Tuesday, October 2, 2007

It's Good to be Rich and Powerful

Dori Klagsbald used to be one of the most important lawyers in Israel, head of a booming firm, with a client list longer than your arm and including at least two former prime ministers, and lots of speculation about his chances to be appointed to the supreme court (which would undoubtedly have meant a 6-figure pay cut). Then, about a year and a half ago, while driving recklessly, he killed Yevgenia Wexler, a young woman in her 20s, and her 6-year-old son Arthur. He was convicted, sent to jail for 15 months, and recently got out after 13 of them.

So far, so reasonable. Tragic, but reasonable. In today's The Marker there is a story (unfortunately only in Hebrew), about what happens next.

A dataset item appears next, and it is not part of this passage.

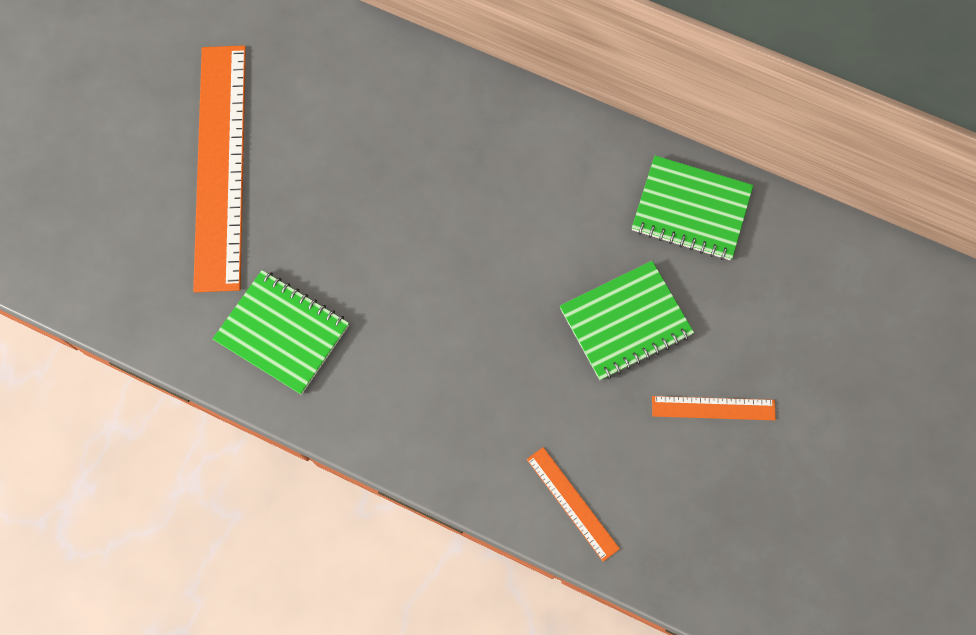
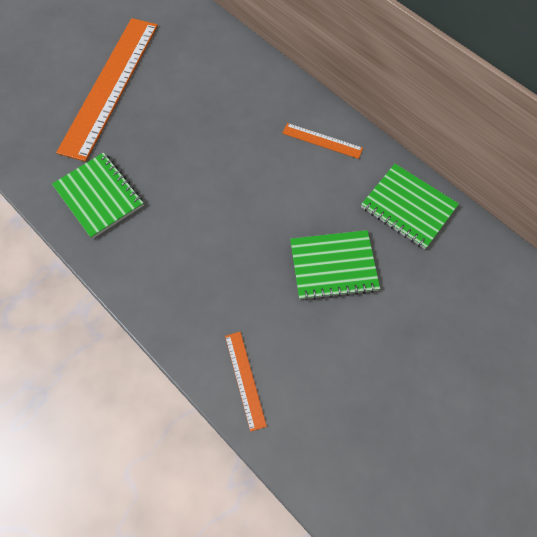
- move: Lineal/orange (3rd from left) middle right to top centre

First, his seat on the supreme court has gone to his partner, Yoram Danziger, who will be seated next month. This leaves Dori alone in charge of what by Israeli standards is probably a largish-size law firm with some 40 lawyers, which he'll have to run all by himself - lots of administration. Rather than deal with all that, he apparently has decided to do what he was considering anyway before the accident, namely take a handful of the lawyers with him to a smaller firm where he'll be able to focus entirely on litigation, and the little administration that will be required, someone else will do. Ah, and of course, he'll take the entire list of clients, or at any rate all of the clients he wants to continue working with. Because, this you need to understand, apparently not one single client defected after that tragic mishap; they all stayed loyal to Dori.

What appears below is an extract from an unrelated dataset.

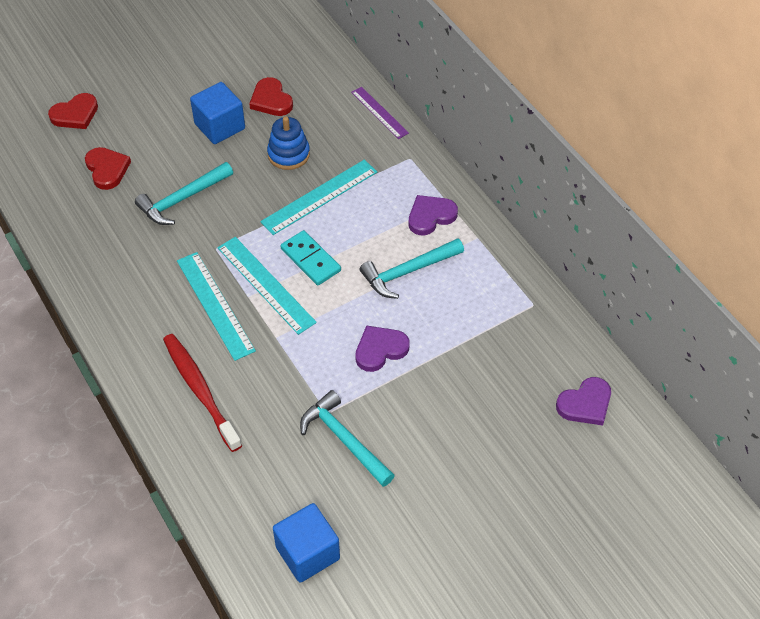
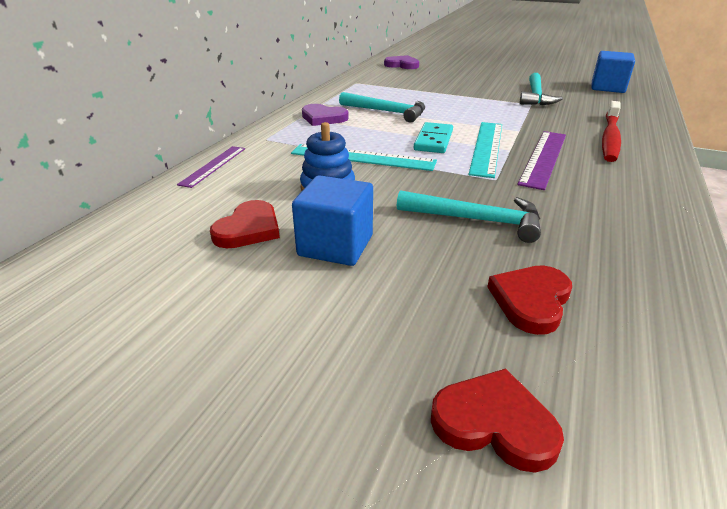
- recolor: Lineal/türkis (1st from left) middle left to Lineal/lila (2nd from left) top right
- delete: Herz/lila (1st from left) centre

All of this is of course entirely legal. The man has paid for that one horrendous mistake he made, and now really should be allowed to get on with life. Since it just so happens that he's an excellent lawyer, well, getting on with life means top-notch lawyering. Still, I'd be more comfortable if this society we live in would demand of him that he be decent, and spend his remaining decades differently. Maybe he could volunteer to run the department that supplies defense lawyers for poor criminals - that's a perennially understaffed and under budgeted department for you. Or he could teach law at the most remote college around, one of those places that serve the kids that can't afford to go anywhere better. Maybe he should found that new firm and live off the proceeds of his associates, while he does only pro-bono work. Something, anything.

Fat chance.

The Elders of AIPAC

Excellent review by Jeffry Goldberg (who is often excellent) of the Mearsheimer-Walt book, at The New Republic. Goldberg didn't much like the book, on any level. Actually, he really didn't like it at all, and does a fine job of demolishing it. He opens his attack by putting the book into the context of what he suggests we call 'Judeocentrism", essentially one type, or perhaps one characteristic, of good old antisemitism, but formulated in a compelling way. Basically, the idea that Jews move the world. (My teacher back at the university, Yehuda Bauer, used to end his description of these folks and their ideas with the regret that "alas, the Jews don't have the power thus attributed to them. Wouldn't it be nice if they did?").

I doubt I'll ever read the M&W book. Life is too short, my reading list is far too long, and too much nonsense is bad for one's blood pressure. But Goldberg's review is worth the few minutes. After enjoying the read, I especially enjoyed his parting paragraph:

One would think that the editors at Farrar, Straus and Giroux might have harpooned this leviathan of a contradiction before it reached print. Unless of course you believe, as I do, that Farrar, Straus and Giroux has all along been allowing Mearsheimer and Walt to undermine their own credibility by promoting their abysmal arguments about Jewish power. The publishing house, you see, is not known to be a part of the Jewish lobby, but its owner, the German company Holtzbrinck, has been emphatically friendly to Israel, in part out of guilt that its founder was a Nazi. Remember, everything is not what it seems. This book about a malevolent conspiracy may itself be the work of a benevolent conspiracy. I mean, cui bono? Who really benefits from making anti-Zionism and anti-Semitism seem so indefensible? Come to think of it, the name Mearsheimer does have a bit of a Jewish ring.